The just-concluded fight in Congress over taxes has mostly been viewed as an argument over the Bush-era tax cuts, but it was also a cliffhanger make-or-break deal for a variety of energy taxes.
In the package signed Friday afternoon by President Obama, chief among these is the subsidy for wind and solar projects known as the Treasury Grant Program, the most recent form of federal aid for renewable energy.
The aid was originally given as a tax credit, and when the recession hit, the credits became useless for most companies: they had no profits to take a credit against, so the recovery act of 2009 converted this to a grant.
The grant program was scheduled to expire on Dec. 31 because Congress figured the recession would be over by then and corporate profits would return, once again creating a market for the tax credits. The tax credit program is in place through 2012.
But the recession is still with us. So the bill that extended the Bush-era tax cuts for two years also included a one-year extension of the grant program.
That is especially important for wind projects, which have been tapering off in anticipation of the end of the grant program. Solar projects, with a shorter lead time, began their slowdown later but were also affected.
Lobbies for both industries, mindful that the House of Representatives will have a Republican majority in three weeks, stressed the bipartisan nature of support for the extension. “It took a year of tireless effort from the entire solar industry and our champions in Congress to get an extension,’’ said Rhone Resch, president and chief executive of the Solar Energy Industries Association.

> **Dataset entries**:
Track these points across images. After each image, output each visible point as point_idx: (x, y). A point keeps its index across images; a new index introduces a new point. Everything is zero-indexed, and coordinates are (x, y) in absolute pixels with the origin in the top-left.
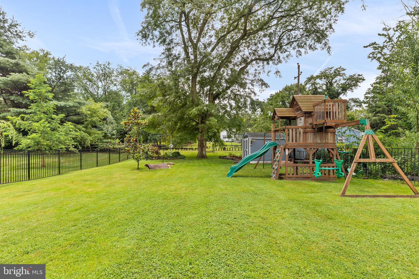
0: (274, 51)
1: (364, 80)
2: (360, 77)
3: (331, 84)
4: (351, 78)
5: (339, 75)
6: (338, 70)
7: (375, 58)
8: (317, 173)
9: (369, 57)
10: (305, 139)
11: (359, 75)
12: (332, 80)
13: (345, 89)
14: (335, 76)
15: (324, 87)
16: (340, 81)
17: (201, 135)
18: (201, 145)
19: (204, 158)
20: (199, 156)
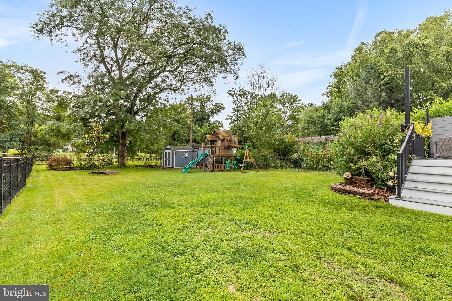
0: (180, 86)
1: (224, 108)
2: (222, 106)
3: (204, 107)
4: (217, 105)
5: (209, 101)
6: (209, 97)
7: (231, 94)
8: (228, 167)
9: (228, 93)
10: (222, 152)
11: (221, 104)
12: (204, 104)
13: (213, 113)
14: (207, 101)
15: (199, 108)
16: (209, 106)
17: (122, 147)
18: (122, 156)
19: (126, 167)
20: (121, 166)
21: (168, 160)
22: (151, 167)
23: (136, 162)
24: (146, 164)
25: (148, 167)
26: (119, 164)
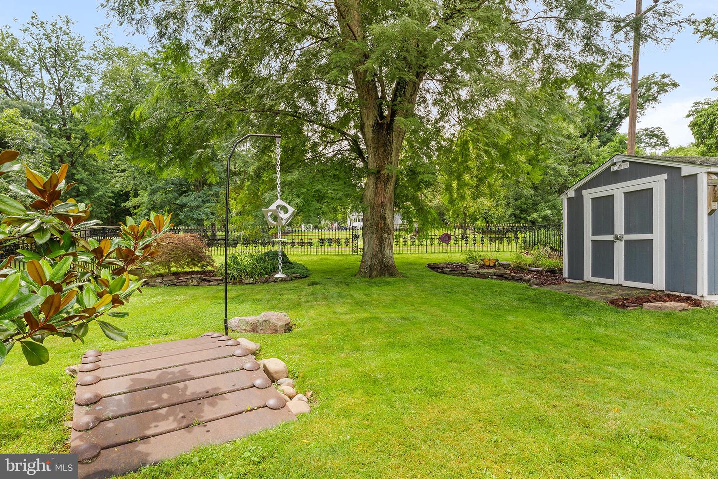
11: (664, 76)
16: (619, 89)
17: (376, 184)
18: (377, 225)
19: (392, 275)
20: (372, 269)
21: (620, 250)
22: (501, 277)
23: (431, 249)
24: (472, 259)
25: (484, 277)
26: (367, 258)
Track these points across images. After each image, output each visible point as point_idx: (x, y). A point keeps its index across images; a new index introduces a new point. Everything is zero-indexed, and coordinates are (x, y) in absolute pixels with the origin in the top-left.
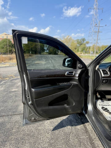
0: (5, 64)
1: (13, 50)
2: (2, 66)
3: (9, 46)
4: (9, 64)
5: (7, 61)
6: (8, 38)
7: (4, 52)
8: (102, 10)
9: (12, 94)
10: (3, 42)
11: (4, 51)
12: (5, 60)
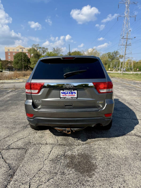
0: (19, 80)
1: (28, 66)
2: (16, 82)
3: (25, 61)
4: (23, 80)
5: (21, 77)
6: (23, 51)
7: (18, 68)
8: (135, 18)
9: (22, 95)
10: (18, 56)
11: (18, 66)
12: (19, 77)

> **Work order 1**:
Answer these from the energy tax article:
(a) On what date was the grant program scheduled to expire?
(b) How long is the extension of the grant program in the bill?
(c) What positions does Rhone Resch hold?
> **Work order 2**:
Please list every length of time that the energy tax article mentions, and say what each one describes.
> **Work order 3**:
Return the passage from the energy tax article that begins with "But the recession" and ends after "were also affected.".
Answer from the energy tax article alone, without the data.

> **Response box 1**:
(a) Dec. 31
(b) One year
(c) President and chief executive of the Solar Energy Industries Association

> **Response box 2**:
- Two years: the extension of the Bush-era tax cuts
- One year: the extension of the grant program
- Three weeks: the time until the House of Representatives has a Republican majority
- A year: the solar industry's effort to get an extension

> **Response box 3**:
But the recession is still with us. So the bill that extended the Bush-era tax cuts for two years also included a one-year extension of the grant program.
That is especially important for wind projects, which have been tapering off in anticipation of the end of the grant program. Solar projects, with a shorter lead time, began their slowdown later but were also affected.